Reading passage
Description of problem

Trying to implement uniform network structure as in "Slow dynamics and high variability in balanced cortical networks with clustered connections " by Litwin-Kumar and Doiron we got zero division error in implementing the differential equations for synapses.
The full code for reproducibility of the problem is below:

Minimal code to reproduce problem

def get_population(name, N, tau_mem, mu):
“”“Get population of neurons
name – name of population
N – number of neurons
tau_mem – time constant of neuron’s membrane
mu – ???
“””

v_thresh = 1 # units? 
v_reset = 0 

neurons = NeuronGroup(
    N,
    """
    tau_mem : second
    mu : 1
    v_reset : 1 
    v_thresh : 1
    I_syn_ee_synapses : 1 / second
    I_syn_ei_synapses : 1 / second
    I_syn_ie_synapses : 1 / second
    I_syn_ii_synapses : 1 / second
    dv/dt = (mu - v)/tau_mem + (I_syn_ee_synapses +
                          I_syn_ei_synapses +
                          I_syn_ie_synapses +
                          I_syn_ii_synapses) : 1 (unless refractory)
    """,
    threshold="v > v_thresh",
    reset="v = v_reset",
    refractory=5*second,
    method="exact",
    name=name,
)

neurons.mu = mu
neurons.tau_mem = tau_mem # different for exc and inh neurons 15 and 10 ms 
neurons.v_thresh = v_thresh
neurons.v_reset = v_reset

return neurons

def get_synapses(name, source, target, J, tau_1, tau_2, proba):
“”"Construct connections and retrieve synapses

name -- name of synapses
source -- source of connections
target -- target of connections
J -- weight of the synapse
tau_1 -- time constant of source group
tau_2 -- time constant of target group
proba -- probability of connection between groups
"""

# may need to multiply J by 15mV to dimensionise it
# for now dimensionless as I do not have a clue how units 
# work in Brian


synapses_eqs = """
J : 1
tau_1 : second
tau_2 : second

dF/dt = -F/tau_2 + x/(tau_1 * tau_2) : 1 / second (clock-driven)
dx/dt = -x/tau_1 : 1 (clock-driven)

I_syn_{}_post = F : 1 / second (summed)
""".format(name)

synapses_action = """x += J"""

synapses = Synapses(
    source,
    target,
    model=synapses_eqs,
    on_pre=synapses_action,
    method="exact",
    name=name,
)
synapses.connect(p = proba)

# N_syn = len(synapses)

# different values depending on types of pre/post synaptic neurons
# TODO: scale J appropriately to its neuron group size!!!!!
synapses.J = J

return synapses

start_scope()

configure neuron populations

exc_neurons = get_population(“exc_neurons”, N=4000, tau_mem=15second, mu=np.random.uniform(1.1, 1.2))
inh_neurons = get_population(“inh_neurons”, N=1000, tau_mem=10second, mu=np.random.uniform(1.0, 1.05))

configure synapses

ee_synapses = get_synapses(
“ee_synapses”,
exc_neurons,
exc_neurons,
J=0.024,
tau_1 = 1second,
tau_2 = 3second,
proba=0.2
)

ei_synapses = get_synapses(
“ei_synapses”,
exc_neurons,
inh_neurons,
J=-0.045,
tau_1 = 1second, # ???

Dataset entries
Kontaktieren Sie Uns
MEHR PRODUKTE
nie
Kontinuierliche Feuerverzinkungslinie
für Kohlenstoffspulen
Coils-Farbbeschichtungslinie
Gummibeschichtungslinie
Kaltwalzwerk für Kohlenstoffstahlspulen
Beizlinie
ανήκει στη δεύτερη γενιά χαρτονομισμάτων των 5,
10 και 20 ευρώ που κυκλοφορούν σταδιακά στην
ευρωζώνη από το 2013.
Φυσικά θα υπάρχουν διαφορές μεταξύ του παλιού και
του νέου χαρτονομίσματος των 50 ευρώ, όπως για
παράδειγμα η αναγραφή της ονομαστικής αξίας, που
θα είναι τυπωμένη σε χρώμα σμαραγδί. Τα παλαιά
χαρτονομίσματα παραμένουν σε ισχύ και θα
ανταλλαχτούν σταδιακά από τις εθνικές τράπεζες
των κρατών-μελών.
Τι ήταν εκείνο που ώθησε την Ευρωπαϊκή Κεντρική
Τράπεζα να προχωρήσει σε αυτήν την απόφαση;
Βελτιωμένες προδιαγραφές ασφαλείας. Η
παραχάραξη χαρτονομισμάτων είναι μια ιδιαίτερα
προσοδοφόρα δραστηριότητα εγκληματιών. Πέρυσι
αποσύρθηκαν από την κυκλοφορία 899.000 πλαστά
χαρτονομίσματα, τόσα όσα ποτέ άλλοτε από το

Problems to solve
**A)** From the forum post on the zero division error in the Brian network code, extract the stretch from "start_scope()" through "tau_mem=10second, mu=np.random.uniform(1.0, 1.05))".
**B)** Write the next part of the forum post on the zero division error in the Brian network code, beginning directly after its final line.

Answers to the exercises
**A)**
start_scope()

configure neuron populations

exc_neurons = get_population(“exc_neurons”, N=4000, tau_mem=15second, mu=np.random.uniform(1.1, 1.2))
inh_neurons = get_population(“inh_neurons”, N=1000, tau_mem=10second, mu=np.random.uniform(1.0, 1.05))

**B)**
tau_2 = 2second,
proba=0.5
)

ie_synapses = get_synapses(
“ie_synapses”,
inh_neurons,
exc_neurons,
J=0.014,
tau_1 = 1second, # ???
tau_2 = 3second,
proba=0.5
)

ii_synapses = get_synapses(
“ii_synapses”,
inh_neurons,
inh_neurons,
J=-0.057,
tau_1 = 1second, # ???
tau_2 = 2second,
proba=0.5
)

run for burnin time to settle network activity

defaultclock.dt = 0.1 * second
burnin = 500 * second
run(burnin)

record from now on

spike_monitor_exc = SpikeMonitor(exc_neurons)
spike_monitor_inh = SpikeMonitor(inh_neurons)
state_monitor_ee = StateMonitor(ee_synapses, [“x”], record=True)

duration = 4200 * second
run(duration, report=“text”)

What you have aready tried

We tried to switch from cyton execution to numpy one, but there is still a problem with division by 0 somewhere. The equations are implemented the best way possible in our opinion.

Expected output (if relevant)

Actual output (if relevant)

Full traceback of error (if relevant)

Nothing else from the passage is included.